### [Consignes]
A: Recopiez mot pour mot le passage de l'extrait sur la grande pauvreté qui commence à « À cet égard, concevoir » et se termine à « du Trinity College. ».
B: Écrivez la suite de l'extrait sur la grande pauvreté, à partir de sa dernière phrase.

### [Extrait]
============

À cet égard, concevoir de nouvelles méthodes d’interaction et de collaboration entre les travailleurs sociaux et les personnes en situation de grande pauvreté serait très utile. ATD Quart Monde Irlande a beaucoup œuvré dans ce domaine. Les militants de la communauté ont présenté leur nouveau module vidéo sur la pratique du travail social dans le contexte de la sensibilisation à la pauvreté (« Poverty aware Practice module »), réalisé en collaboration avec les étudiants en travail social du Trinity College.
Guérir de la discrimination socio-économique
Les personnes en situation d’extrême pauvreté participant à cette rencontre européenne ont insisté sur le fait que la seule réforme juridique et institutionnelle ne suffisait pas. Selon elles, il est vital qu’un lieu existe, pour que celles et ceux qui ont subi les mêmes épreuves puissent se retrouver.
Lorsque les institutions ont détruit votre confiance en vous, vous avez besoin de vous reconstruire. Disposer d’un lieu où vous êtes traité avec respect est vraiment important, ont déclaré les délégués irlandais. Écouter les autres parler de leur expérience de la discrimination vous aide à réaliser que le problème, ce n’est pas vous, en tant que personne. En renforçant votre estime de vous-même, vous parvenez plus facilement à reprendre le contrôle de votre vie, pour avancer et surmonter la pauvreté.
- « Si nous gardons tous la tête haute, sans laisser personne de côté, nous pouvons aider chacun à se construire », a déclaré l’un des participants.
- « Nous pouvons soutenir les autres en leur disant qu’ils ne sont pas seuls et en les aidant à développer leur estime d’eux-mêmes. »
À cet égard, la rencontre européenne a fortement contribué à aider les personnes en situation de pauvreté à gérer les conséquences douloureuses d’années de maltraitance. Les participants ont été émus par les épreuves que les uns et les autres ont relatées lors des interventions de chaque pays devant les groupes d’ATD Quart Monde.

============

### [Lignes extraites]

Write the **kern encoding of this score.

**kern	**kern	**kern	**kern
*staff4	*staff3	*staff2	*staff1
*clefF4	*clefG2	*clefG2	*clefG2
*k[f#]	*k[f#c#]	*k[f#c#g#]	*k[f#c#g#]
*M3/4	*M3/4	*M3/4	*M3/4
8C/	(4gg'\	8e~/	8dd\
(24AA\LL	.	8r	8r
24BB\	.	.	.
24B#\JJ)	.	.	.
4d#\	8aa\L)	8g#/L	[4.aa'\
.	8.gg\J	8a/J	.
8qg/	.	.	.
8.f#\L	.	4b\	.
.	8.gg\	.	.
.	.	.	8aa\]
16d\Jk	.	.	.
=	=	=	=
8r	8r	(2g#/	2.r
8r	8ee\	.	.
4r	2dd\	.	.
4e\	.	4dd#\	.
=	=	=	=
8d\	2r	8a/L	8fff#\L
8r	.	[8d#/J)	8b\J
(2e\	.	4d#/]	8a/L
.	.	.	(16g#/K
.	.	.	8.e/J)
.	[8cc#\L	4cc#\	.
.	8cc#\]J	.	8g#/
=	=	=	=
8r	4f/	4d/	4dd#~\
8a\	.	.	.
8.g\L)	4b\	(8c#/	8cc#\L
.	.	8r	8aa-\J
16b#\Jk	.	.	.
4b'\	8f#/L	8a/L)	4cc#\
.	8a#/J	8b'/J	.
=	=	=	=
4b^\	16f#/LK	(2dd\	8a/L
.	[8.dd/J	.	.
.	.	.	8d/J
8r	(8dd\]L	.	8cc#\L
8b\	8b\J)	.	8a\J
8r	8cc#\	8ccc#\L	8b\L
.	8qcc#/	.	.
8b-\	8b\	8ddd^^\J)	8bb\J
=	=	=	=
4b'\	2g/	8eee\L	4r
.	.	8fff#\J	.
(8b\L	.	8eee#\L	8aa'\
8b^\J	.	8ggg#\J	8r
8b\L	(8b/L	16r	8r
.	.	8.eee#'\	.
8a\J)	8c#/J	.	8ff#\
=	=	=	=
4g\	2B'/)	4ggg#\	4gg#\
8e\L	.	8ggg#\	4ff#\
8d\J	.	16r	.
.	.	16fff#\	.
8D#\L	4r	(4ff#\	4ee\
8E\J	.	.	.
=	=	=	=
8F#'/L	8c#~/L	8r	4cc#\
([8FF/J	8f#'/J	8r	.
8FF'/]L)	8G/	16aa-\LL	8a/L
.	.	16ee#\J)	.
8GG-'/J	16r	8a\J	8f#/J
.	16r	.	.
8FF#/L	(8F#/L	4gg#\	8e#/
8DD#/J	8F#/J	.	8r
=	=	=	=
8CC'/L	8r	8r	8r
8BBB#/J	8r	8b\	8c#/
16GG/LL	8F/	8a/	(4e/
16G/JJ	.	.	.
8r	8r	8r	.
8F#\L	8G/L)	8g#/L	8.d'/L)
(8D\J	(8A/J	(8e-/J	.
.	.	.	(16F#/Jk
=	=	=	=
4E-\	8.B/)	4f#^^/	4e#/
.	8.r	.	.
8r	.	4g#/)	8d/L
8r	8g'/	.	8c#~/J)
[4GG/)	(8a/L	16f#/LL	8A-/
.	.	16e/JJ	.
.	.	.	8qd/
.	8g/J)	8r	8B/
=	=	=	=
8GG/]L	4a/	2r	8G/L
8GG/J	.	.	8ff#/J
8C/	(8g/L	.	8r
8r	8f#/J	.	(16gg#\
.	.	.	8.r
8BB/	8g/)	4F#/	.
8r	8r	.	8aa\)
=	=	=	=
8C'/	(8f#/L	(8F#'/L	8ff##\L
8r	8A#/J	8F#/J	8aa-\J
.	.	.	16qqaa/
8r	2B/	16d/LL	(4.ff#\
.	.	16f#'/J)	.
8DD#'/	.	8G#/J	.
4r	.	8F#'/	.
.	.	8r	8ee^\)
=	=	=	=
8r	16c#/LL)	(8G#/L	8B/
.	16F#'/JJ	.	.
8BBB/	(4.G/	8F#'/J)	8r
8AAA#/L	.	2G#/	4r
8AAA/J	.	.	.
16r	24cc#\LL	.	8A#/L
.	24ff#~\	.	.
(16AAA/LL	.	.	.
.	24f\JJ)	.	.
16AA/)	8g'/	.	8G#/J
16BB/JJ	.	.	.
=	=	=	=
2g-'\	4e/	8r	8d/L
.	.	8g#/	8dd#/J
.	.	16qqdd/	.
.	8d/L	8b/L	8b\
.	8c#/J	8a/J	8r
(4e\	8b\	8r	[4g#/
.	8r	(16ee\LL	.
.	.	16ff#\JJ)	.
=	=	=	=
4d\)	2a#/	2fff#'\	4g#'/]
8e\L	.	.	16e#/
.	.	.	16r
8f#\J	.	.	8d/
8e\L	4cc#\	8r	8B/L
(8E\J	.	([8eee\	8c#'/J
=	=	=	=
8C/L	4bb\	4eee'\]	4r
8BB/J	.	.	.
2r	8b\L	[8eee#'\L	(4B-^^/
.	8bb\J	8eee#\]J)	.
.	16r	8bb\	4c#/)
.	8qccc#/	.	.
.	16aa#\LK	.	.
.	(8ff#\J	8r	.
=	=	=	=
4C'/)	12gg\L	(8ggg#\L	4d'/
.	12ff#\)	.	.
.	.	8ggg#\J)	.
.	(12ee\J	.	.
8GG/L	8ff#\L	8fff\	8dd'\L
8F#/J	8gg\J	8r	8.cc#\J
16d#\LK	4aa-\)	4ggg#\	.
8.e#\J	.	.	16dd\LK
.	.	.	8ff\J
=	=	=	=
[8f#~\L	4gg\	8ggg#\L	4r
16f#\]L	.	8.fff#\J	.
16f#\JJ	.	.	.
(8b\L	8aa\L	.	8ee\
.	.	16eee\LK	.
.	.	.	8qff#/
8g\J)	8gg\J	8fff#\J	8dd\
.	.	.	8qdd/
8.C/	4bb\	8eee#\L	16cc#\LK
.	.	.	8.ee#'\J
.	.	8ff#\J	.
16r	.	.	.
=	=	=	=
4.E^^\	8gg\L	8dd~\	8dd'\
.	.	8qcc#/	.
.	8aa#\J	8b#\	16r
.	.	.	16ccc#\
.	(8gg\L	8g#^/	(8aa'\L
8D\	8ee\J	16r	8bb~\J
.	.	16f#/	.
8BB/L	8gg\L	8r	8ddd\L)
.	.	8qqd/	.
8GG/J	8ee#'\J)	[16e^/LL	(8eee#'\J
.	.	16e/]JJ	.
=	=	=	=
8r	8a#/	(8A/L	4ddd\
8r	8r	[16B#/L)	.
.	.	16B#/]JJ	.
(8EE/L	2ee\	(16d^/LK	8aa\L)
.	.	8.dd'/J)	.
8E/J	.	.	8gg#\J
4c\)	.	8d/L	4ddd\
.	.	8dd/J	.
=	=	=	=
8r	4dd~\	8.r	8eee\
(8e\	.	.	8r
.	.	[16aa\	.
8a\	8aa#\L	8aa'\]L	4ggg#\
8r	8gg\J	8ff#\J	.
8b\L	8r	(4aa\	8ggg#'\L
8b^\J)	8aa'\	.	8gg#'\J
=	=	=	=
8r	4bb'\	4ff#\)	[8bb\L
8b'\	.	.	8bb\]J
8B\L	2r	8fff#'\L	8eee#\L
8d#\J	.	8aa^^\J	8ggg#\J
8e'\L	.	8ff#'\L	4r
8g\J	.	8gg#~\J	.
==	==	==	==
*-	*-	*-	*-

============

### [Réponses successives]
A:
À cet égard, concevoir de nouvelles méthodes d’interaction et de collaboration entre les travailleurs sociaux et les personnes en situation de grande pauvreté serait très utile. ATD Quart Monde Irlande a beaucoup œuvré dans ce domaine. Les militants de la communauté ont présenté leur nouveau module vidéo sur la pratique du travail social dans le contexte de la sensibilisation à la pauvreté (« Poverty aware Practice module »), réalisé en collaboration avec les étudiants en travail social du Trinity College.

B:
Annmarie, par exemple, a été choquée par un film bulgare portant sur les impacts néfastes de l’urbanisme, mais cela lui a aussi permis d’envisager sa propre situation sous un nouvel angle. En apprenant comment les autres luttaient contre l’injustice, les participants ont pris conscience que tous travaillaient à un objectif commun : une plus grande équité. Lorsque vous êtes à genoux, l’inspiration et la motivation sont des moteurs essentiels.
Motivation et détermination, deux maîtres mots
- « Notre action en tant que militants et bénévoles connaît des hauts et des bas. Mais lorsque nous mettons en commun notre intelligence et notre énergie, nous pouvons réaliser de grandes choses, bien plus grandes que nous. Nous devons être fiers de notre travail », a déclaré Paul, l’un des délégués irlandais.
Pour les militants d’ATD Quart Monde Irlande, cette rencontre européenne constitue une expérience très positive. Ils ont apprécié de pouvoir partager leurs réflexions et d’avoir approfondi leurs connaissances sur la question importante de la discrimination socio-économique. L’équipe d’ATD Quart Monde Irlande est extrêmement fière qu’ils soient intervenus pour parler en toute simplicité de leur expérience personnelle et de leur action militante à cet égard.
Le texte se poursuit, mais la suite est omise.